[Dataset rows]
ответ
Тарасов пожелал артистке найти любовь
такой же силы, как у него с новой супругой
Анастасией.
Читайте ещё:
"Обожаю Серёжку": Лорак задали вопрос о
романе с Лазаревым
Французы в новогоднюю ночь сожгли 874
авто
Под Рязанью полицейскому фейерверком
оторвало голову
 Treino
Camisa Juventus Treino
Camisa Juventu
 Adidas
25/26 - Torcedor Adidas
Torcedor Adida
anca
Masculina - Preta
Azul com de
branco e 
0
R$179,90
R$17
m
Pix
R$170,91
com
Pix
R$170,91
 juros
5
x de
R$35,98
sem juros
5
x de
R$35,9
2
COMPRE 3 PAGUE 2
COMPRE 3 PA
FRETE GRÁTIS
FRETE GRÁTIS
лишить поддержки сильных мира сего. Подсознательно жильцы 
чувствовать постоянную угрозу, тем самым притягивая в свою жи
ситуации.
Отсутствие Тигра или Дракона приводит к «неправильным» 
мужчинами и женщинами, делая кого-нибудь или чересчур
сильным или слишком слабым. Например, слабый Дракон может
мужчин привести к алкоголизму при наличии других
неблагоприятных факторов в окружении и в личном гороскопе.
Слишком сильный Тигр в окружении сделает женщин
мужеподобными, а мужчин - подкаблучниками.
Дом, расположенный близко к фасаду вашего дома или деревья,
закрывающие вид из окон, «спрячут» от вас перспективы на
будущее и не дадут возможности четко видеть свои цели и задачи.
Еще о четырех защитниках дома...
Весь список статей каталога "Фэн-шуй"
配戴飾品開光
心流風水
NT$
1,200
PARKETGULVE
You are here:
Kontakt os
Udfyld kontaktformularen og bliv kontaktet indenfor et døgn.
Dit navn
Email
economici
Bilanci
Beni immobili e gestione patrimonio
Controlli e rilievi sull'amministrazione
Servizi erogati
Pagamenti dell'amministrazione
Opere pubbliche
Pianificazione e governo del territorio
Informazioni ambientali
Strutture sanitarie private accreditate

About this exercise: Recast every line of the rows above as a Markdown table with a "No." column for the row number and a "Line" column for the text, omitting any blank lines.

Exercise solution:
| No. | Line |
|---|---|
| 1 | ответ |
| 2 | Тарасов пожелал артистке найти любовь |
| 3 | такой же силы, как у него с новой супругой |
| 4 | Анастасией. |
| 5 | Читайте ещё: |
| 6 | "Обожаю Серёжку": Лорак задали вопрос о |
| 7 | романе с Лазаревым |
| 8 | Французы в новогоднюю ночь сожгли 874 |
| 9 | авто |
| 10 | Под Рязанью полицейскому фейерверком |
| 11 | оторвало голову |
| 12 |  Treino |
| 13 | Camisa Juventus Treino |
| 14 | Camisa Juventu |
| 15 |  Adidas |
| 16 | 25/26 - Torcedor Adidas |
| 17 | Torcedor Adida |
| 18 | anca |
| 19 | Masculina - Preta |
| 20 | Azul com de |
| 21 | branco e  |
| 22 | 0 |
| 23 | R$179,90 |
| 24 | R$17 |
| 25 | m |
| 26 | Pix |
| 27 | R$170,91 |
| 28 | com |
| 29 | Pix |
| 30 | R$170,91 |
| 31 |  juros |
| 32 | 5 |
| 33 | x de |
| 34 | R$35,98 |
| 35 | sem juros |
| 36 | 5 |
| 37 | x de |
| 38 | R$35,9 |
| 39 | 2 |
| 40 | COMPRE 3 PAGUE 2 |
| 41 | COMPRE 3 PA |
| 42 | FRETE GRÁTIS |
| 43 | FRETE GRÁTIS |
| 44 | лишить поддержки сильных мира сего. Подсознательно жильцы  |
| 45 | чувствовать постоянную угрозу, тем самым притягивая в свою жи |
| 46 | ситуации. |
| 47 | Отсутствие Тигра или Дракона приводит к «неправильным»  |
| 48 | мужчинами и женщинами, делая кого-нибудь или чересчур |
| 49 | сильным или слишком слабым. Например, слабый Дракон может |
| 50 | мужчин привести к алкоголизму при наличии других |
| 51 | неблагоприятных факторов в окружении и в личном гороскопе. |
| 52 | Слишком сильный Тигр в окружении сделает женщин |
| 53 | мужеподобными, а мужчин - подкаблучниками. |
| 54 | Дом, расположенный близко к фасаду вашего дома или деревья, |
| 55 | закрывающие вид из окон, «спрячут» от вас перспективы на |
| 56 | будущее и не дадут возможности четко видеть свои цели и задачи. |
| 57 | Еще о четырех защитниках дома... |
| 58 | Весь список статей каталога "Фэн-шуй" |
| 59 | 配戴飾品開光 |
| 60 | 心流風水 |
| 61 | NT$ |
| 62 | 1,200 |
| 63 | PARKETGULVE |
| 64 | You are here: |
| 65 | Kontakt os |
| 66 | Udfyld kontaktformularen og bliv kontaktet indenfor et døgn. |
| 67 | Dit navn |
| 68 | Email |
| 69 | economici |
| 70 | Bilanci |
| 71 | Beni immobili e gestione patrimonio |
| 72 | Controlli e rilievi sull'amministrazione |
| 73 | Servizi erogati |
| 74 | Pagamenti dell'amministrazione |
| 75 | Opere pubbliche |
| 76 | Pianificazione e governo del territorio |
| 77 | Informazioni ambientali |
| 78 | Strutture sanitarie private accreditate |